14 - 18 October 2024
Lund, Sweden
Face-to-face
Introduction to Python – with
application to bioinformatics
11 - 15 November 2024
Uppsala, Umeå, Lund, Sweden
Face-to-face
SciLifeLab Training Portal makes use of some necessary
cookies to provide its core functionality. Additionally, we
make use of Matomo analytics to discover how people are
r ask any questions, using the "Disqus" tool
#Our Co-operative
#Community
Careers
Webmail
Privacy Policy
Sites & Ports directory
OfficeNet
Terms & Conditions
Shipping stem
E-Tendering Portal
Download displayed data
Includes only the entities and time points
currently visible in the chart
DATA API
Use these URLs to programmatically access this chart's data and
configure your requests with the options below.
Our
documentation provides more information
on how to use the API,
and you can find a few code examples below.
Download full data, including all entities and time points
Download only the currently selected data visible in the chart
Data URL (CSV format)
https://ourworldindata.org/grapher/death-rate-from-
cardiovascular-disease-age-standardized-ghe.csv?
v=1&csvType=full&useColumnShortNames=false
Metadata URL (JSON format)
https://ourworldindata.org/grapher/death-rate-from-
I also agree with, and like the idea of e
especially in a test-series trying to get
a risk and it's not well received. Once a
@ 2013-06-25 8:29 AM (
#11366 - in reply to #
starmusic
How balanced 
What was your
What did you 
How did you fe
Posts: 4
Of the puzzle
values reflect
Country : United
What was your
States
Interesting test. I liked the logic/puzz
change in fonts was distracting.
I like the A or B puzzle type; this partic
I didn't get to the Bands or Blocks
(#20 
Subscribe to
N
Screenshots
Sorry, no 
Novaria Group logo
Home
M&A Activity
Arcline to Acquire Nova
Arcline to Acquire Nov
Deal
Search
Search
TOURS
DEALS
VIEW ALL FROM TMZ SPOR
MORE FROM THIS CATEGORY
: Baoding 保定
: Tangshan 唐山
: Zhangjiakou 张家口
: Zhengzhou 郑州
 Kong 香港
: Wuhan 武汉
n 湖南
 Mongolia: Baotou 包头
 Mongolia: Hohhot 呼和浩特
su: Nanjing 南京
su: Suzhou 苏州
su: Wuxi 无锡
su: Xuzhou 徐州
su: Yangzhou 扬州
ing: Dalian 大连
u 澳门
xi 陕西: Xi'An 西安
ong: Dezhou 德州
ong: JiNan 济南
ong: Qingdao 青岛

_Task statement_
Reproduce every line of text in each of the entries above, character for character, preserving the original line breaks.

_Response area_
14 - 18 October 2024
Lund, Sweden
Face-to-face
Introduction to Python – with
application to bioinformatics
11 - 15 November 2024
Uppsala, Umeå, Lund, Sweden
Face-to-face
SciLifeLab Training Portal makes use of some necessary
cookies to provide its core functionality. Additionally, we
make use of Matomo analytics to discover how people are
r ask any questions, using the "Disqus" tool
#Our Co-operative
#Community
Careers
Webmail
Privacy Policy
Sites & Ports directory
OfficeNet
Terms & Conditions
Shipping stem
E-Tendering Portal
Download displayed data
Includes only the entities and time points
currently visible in the chart
DATA API
Use these URLs to programmatically access this chart's data and
configure your requests with the options below.
Our
documentation provides more information
on how to use the API,
and you can find a few code examples below.
Download full data, including all entities and time points
Download only the currently selected data visible in the chart
Data URL (CSV format)
https://ourworldindata.org/grapher/death-rate-from-
cardiovascular-disease-age-standardized-ghe.csv?
v=1&csvType=full&useColumnShortNames=false
Metadata URL (JSON format)
https://ourworldindata.org/grapher/death-rate-from-
I also agree with, and like the idea of e
especially in a test-series trying to get
a risk and it's not well received. Once a
@ 2013-06-25 8:29 AM (
#11366 - in reply to #
starmusic
How balanced 
What was your
What did you 
How did you fe
Posts: 4
Of the puzzle
values reflect
Country : United
What was your
States
Interesting test. I liked the logic/puzz
change in fonts was distracting.
I like the A or B puzzle type; this partic
I didn't get to the Bands or Blocks
(#20 
Subscribe to
N
Screenshots
Sorry, no 
Novaria Group logo
Home
M&A Activity
Arcline to Acquire Nova
Arcline to Acquire Nov
Deal
Search
Search
TOURS
DEALS
VIEW ALL FROM TMZ SPOR
MORE FROM THIS CATEGORY
: Baoding 保定
: Tangshan 唐山
: Zhangjiakou 张家口
: Zhengzhou 郑州
 Kong 香港
: Wuhan 武汉
n 湖南
 Mongolia: Baotou 包头
 Mongolia: Hohhot 呼和浩特
su: Nanjing 南京
su: Suzhou 苏州
su: Wuxi 无锡
su: Xuzhou 徐州
su: Yangzhou 扬州
ing: Dalian 大连
u 澳门
xi 陕西: Xi'An 西安
ong: Dezhou 德州
ong: JiNan 济南
ong: Qingdao 青岛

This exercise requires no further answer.